Temos nos dedicado a oração, ou nossas reuniões são apenas pro formes, com discursos
automáticos, repetitivos? Temos orado com mente e também com o coração? Sentimos falta dos
momentos de oração ou esses são apenas eventos pontuais. Os reformadores eram homens e
mulheres de oração.

“Eu temo mais as orações de John Knox do que os exércitos de 10 mil homens contra nós”,
disse Maria, rainha da Escócia sobre as orações de John Knox. John Knox deixou um legado de
oração para seus filhos e netos, alguns dos seus descendentes morreram com os joelhos duros
como chifre de boi, o homem que tinha orações que até a Rainha temia, em tudo recorria a Deus
Knox é pai do que conhecemos como presbiterianismo (1560).

O desejo pelo conhecimento e crescimento na Palavra de Deus, deve ser algo inerente na vida
do cristão.

7.3. A fé pública
A fé pública não deve ser confundida com jargões evangélicos ou formações de guetos. Os
reformadores eram homens de seu tempo. Eram profissionais liberais (advogados, médicos,
economistas, administradores, etc).
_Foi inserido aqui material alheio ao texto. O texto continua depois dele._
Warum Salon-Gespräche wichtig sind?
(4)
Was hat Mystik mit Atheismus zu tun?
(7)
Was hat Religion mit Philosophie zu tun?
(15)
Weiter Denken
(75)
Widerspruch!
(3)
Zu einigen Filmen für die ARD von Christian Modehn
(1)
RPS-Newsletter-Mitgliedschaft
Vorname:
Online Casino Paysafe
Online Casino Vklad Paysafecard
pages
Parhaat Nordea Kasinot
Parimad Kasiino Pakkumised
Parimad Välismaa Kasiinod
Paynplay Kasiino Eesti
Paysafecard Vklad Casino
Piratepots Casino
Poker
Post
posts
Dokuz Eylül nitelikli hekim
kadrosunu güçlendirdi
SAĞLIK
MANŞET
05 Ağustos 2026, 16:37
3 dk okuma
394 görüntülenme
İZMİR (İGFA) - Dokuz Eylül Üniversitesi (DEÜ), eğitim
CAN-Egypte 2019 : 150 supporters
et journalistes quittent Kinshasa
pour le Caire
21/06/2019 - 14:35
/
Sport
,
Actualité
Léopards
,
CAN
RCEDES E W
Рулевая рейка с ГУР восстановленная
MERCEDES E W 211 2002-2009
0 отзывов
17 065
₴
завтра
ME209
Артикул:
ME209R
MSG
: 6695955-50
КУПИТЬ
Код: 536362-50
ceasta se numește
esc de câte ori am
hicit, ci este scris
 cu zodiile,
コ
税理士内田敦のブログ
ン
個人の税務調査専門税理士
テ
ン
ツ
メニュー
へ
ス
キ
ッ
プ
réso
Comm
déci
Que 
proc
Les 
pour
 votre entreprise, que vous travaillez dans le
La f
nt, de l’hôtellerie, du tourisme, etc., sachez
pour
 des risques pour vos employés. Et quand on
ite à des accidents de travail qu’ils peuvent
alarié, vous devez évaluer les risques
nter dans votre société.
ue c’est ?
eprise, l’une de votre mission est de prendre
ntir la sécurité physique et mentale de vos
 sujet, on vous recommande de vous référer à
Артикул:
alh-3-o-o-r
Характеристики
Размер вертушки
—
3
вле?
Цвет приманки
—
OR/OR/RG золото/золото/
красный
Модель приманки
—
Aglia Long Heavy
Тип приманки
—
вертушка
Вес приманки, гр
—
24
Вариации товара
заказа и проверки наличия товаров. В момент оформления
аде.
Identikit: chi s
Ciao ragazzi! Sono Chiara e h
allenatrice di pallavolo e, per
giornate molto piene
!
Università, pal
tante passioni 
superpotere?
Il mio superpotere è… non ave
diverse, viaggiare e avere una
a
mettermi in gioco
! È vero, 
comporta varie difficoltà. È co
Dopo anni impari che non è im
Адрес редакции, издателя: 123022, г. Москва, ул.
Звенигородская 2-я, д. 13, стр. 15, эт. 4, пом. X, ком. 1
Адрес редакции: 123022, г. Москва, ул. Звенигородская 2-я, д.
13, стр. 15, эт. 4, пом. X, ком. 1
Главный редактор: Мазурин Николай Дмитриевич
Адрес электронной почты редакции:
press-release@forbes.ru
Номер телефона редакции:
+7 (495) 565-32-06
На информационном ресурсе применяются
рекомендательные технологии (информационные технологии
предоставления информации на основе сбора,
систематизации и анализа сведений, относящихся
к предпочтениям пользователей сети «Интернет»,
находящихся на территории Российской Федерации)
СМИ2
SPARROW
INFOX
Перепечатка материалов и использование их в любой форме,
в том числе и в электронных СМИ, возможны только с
Não se isolavam do mundo, pelo contrário, estavam atentos
aos acontecimentos e realidades que os cercavam. Tinham voz profética para clamar contra o
erro.

Como herdeiros da Reforma, precisamos acompanhar nossos irmãos do passado neste trabalho.
Questões têm surgido no mundo que precisam de respostas e essas respostas têm que ser
bíblicas. Como respondemos ao aborto, a eutanásia, a ideologia de gêneros, ao divórcio, aos
crentes que não querem ter filhos, a crentes que chamam pets de filhos. As respostas a essas
questões, não podem ser pelo senso comum, mas bíblicas, saudavelmente bíblicas.